(EXERCISE) Using the listing below, give the number of lines in which the string "JSON" appears, and nothing else.

(SUPPLIED MATERIAL)
++++++
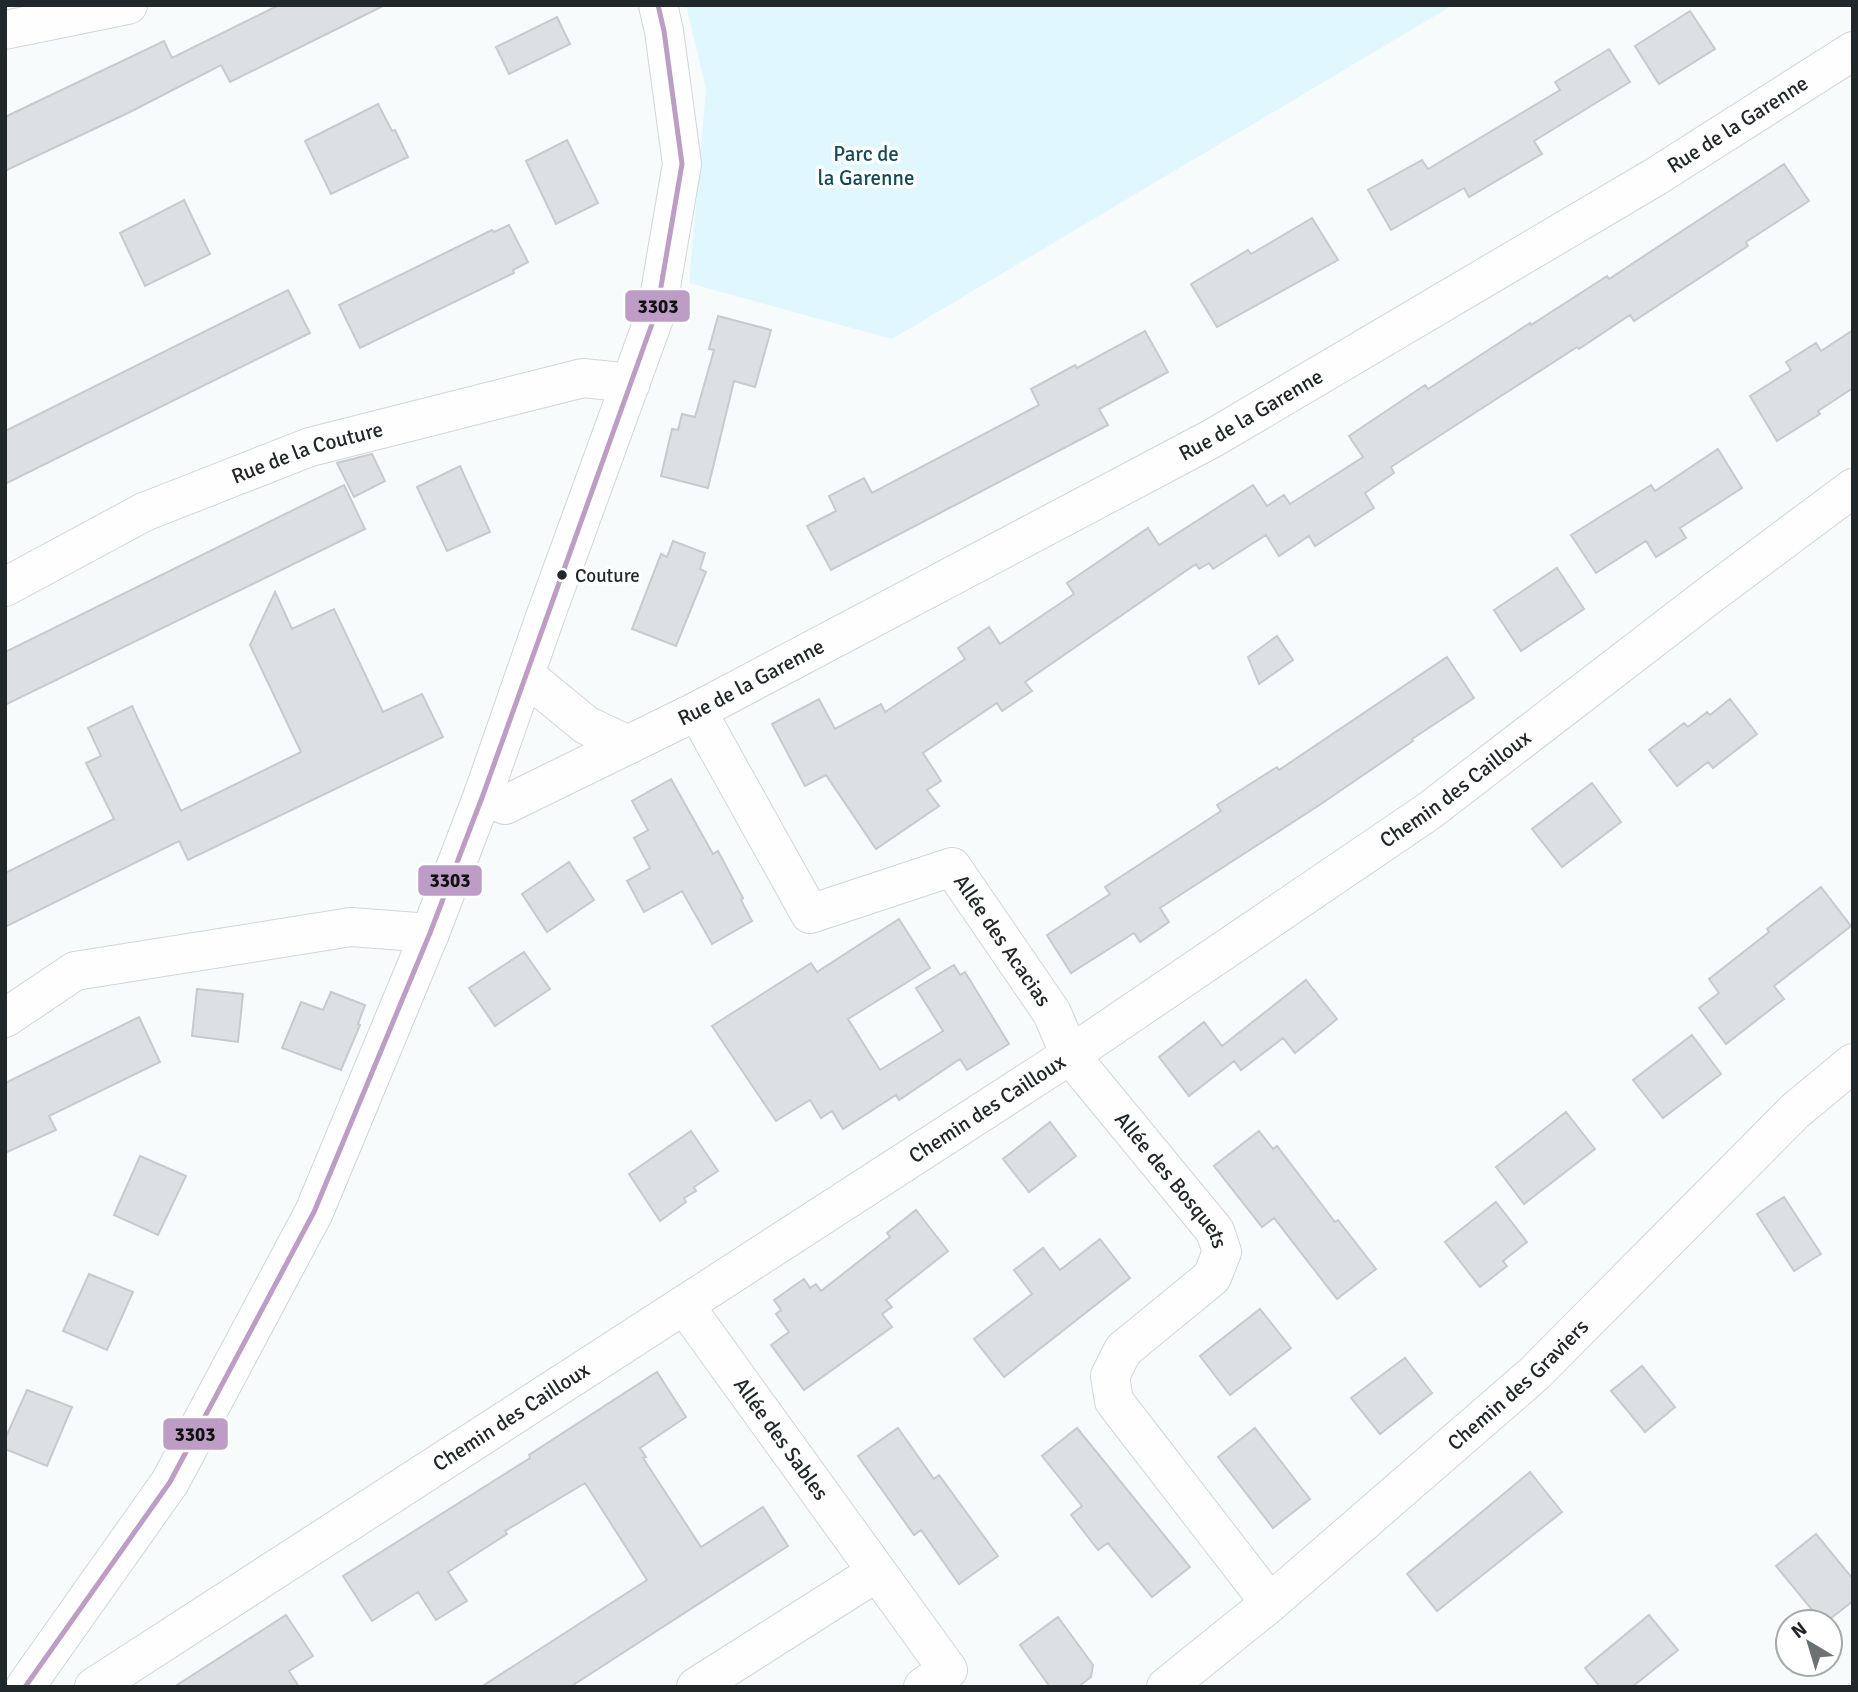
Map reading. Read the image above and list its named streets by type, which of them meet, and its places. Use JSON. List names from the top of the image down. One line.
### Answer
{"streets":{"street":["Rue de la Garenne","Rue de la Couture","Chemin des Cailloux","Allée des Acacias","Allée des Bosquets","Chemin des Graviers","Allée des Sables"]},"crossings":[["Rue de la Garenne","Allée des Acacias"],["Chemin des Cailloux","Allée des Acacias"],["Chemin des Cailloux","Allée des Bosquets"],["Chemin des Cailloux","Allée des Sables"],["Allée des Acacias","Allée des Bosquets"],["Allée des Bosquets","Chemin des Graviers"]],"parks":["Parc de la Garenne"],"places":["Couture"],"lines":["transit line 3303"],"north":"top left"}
++++++
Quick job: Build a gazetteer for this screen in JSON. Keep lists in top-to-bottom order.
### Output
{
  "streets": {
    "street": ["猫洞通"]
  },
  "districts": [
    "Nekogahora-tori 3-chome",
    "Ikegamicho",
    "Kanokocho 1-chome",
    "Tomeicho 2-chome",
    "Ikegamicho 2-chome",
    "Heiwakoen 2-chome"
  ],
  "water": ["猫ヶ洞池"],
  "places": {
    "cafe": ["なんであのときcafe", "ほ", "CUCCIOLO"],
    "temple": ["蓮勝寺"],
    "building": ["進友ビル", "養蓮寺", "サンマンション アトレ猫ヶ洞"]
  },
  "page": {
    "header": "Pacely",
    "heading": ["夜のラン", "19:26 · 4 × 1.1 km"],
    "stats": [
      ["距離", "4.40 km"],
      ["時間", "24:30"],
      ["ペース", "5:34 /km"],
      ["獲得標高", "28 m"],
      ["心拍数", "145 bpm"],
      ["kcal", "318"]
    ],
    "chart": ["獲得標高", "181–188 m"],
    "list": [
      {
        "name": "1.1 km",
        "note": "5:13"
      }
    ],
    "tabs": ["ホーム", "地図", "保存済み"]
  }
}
++++++
(WRITTEN RESPONSE) 2